Recent range-wide demographic expansion in a Taiwan endemic montane bird, Steere's Liocichla (Liocichla steerii)
1 Bell Museum of Natural History, University of Minnesota, St Paul, MN 55108, USA
2 Department of Ecology, Evolution and Behavior, University of Minnesota, St Paul, MN 55108, USA
3 Geier Collections and Research Building, Cincinnati Museum Center, Cincinnati, OH 45203, USA
4 School of Forestry and Resource Conservation, National Taiwan University, Taipei, Taiwan
5 Department of Fisheries, Wildlife & Conservation Biology, University of Minnesota, St Paul, MN 55108, USA
6 Endemic Species Research Institute, Council of Agriculture, Jiji, Taiwan
7 Department of Life Sciences, National Cheng Kung University, Tainan, Taiwan
BMC Evolutionary Biology 2010, 10:71 doi:10.1186/1471-2148-10-71Published: 10 March 2010
The subtropical island of Taiwan is an area of high endemism and a complex topographic environment. Phylogeographic studies indicate that vicariance caused by Taiwan's mountains has subdivided many taxa into genetic phylogroups. We used mitochondrial DNA sequences and nuclear microsatellites to test whether the evolutionary history of an endemic montane bird, Steere's Liocichla (Liocichla steerii), fit the general vicariant paradigm for a montane organism.
We found that while mountains appear to channel gene flow they are not a significant barrier for Steere's Liocichla. Recent demographic expansion was evident, and genetic diversity was relatively high across the island, suggesting expansion from multiple areas rather than a few isolated refugia. Ecological niche modeling corroborated the molecular results and suggested that populations of Steere's Liocichla are connected by climatically suitable habitat and that there was less suitable habitat during the Last Glacial Maximum.
Genetic and ecological niche modeling data corroborate a single history--Steere's Liocichla was at lower density during the Last Glacial Maximum and has subsequently expanded in population density.

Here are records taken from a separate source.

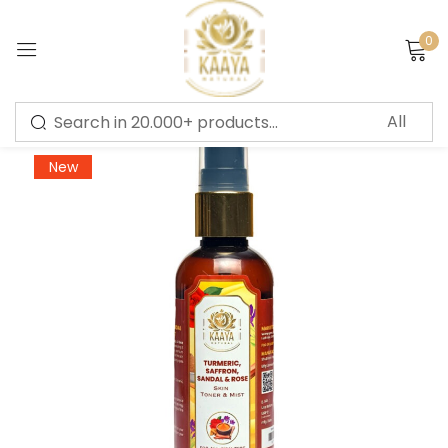
0
Sign in
-56%
New
Remember me
Lost password?
LOG IN
CREATE AN ACCOUNT
Or login with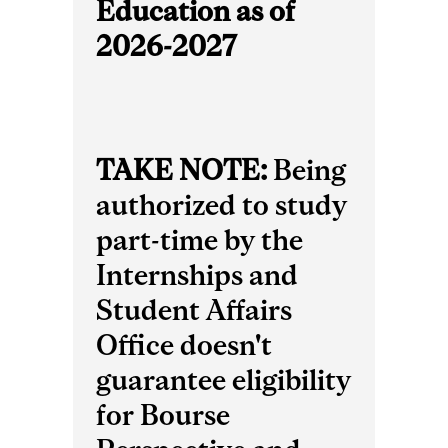
Education as of
2026-2027
TAKE NOTE:
Being
authorized to study
part-time by the
Internships and
Student Affairs
Office doesn't
guarantee eligibility
for Bourse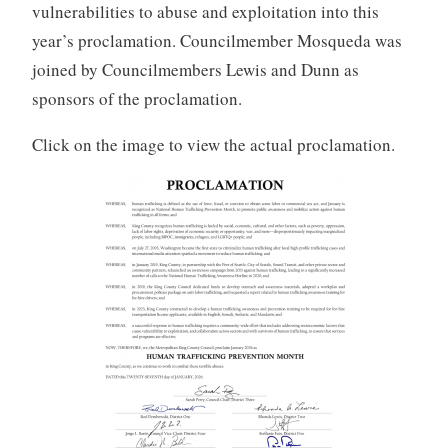
vulnerabilities to abuse and exploitation into this
year’s proclamation. Councilmember Mosqueda was
joined by Councilmembers Lewis and Dunn as
sponsors of the proclamation.
Click on the image to view the actual proclamation.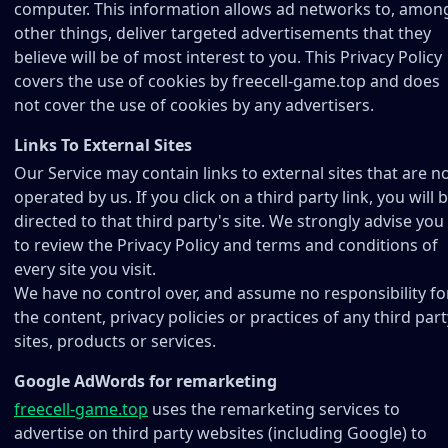
computer. This information allows ad networks to, amon
other things, deliver targeted advertisements that they
believe will be of most interest to you. This Privacy Policy
covers the use of cookies by freecell-game.top and does
not cover the use of cookies by any advertisers.
Links To External Sites
Our Service may contain links to external sites that are n
operated by us. If you click on a third party link, you will 
directed to that third party's site. We strongly advise you
to review the Privacy Policy and terms and conditions of
every site you visit.
We have no control over, and assume no responsibility fo
the content, privacy policies or practices of any third part
sites, products or services.
Google AdWords for remarketing
freecell-game.top
uses the remarketing services to
advertise on third party websites (including Google) to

We suggest that such a range-wide density expansion might be an overlooked cause for the genetic patterns of demographic expansion that are regularly reported. We find significant differences among some populations in FST indices and an admixture analysis. Though both of these results are often used to suggest conservation action, we affirm that statistically significant results are not necessarily biologically meaningful and we urge caution when interpreting highly polymorphic data such as microsatellites.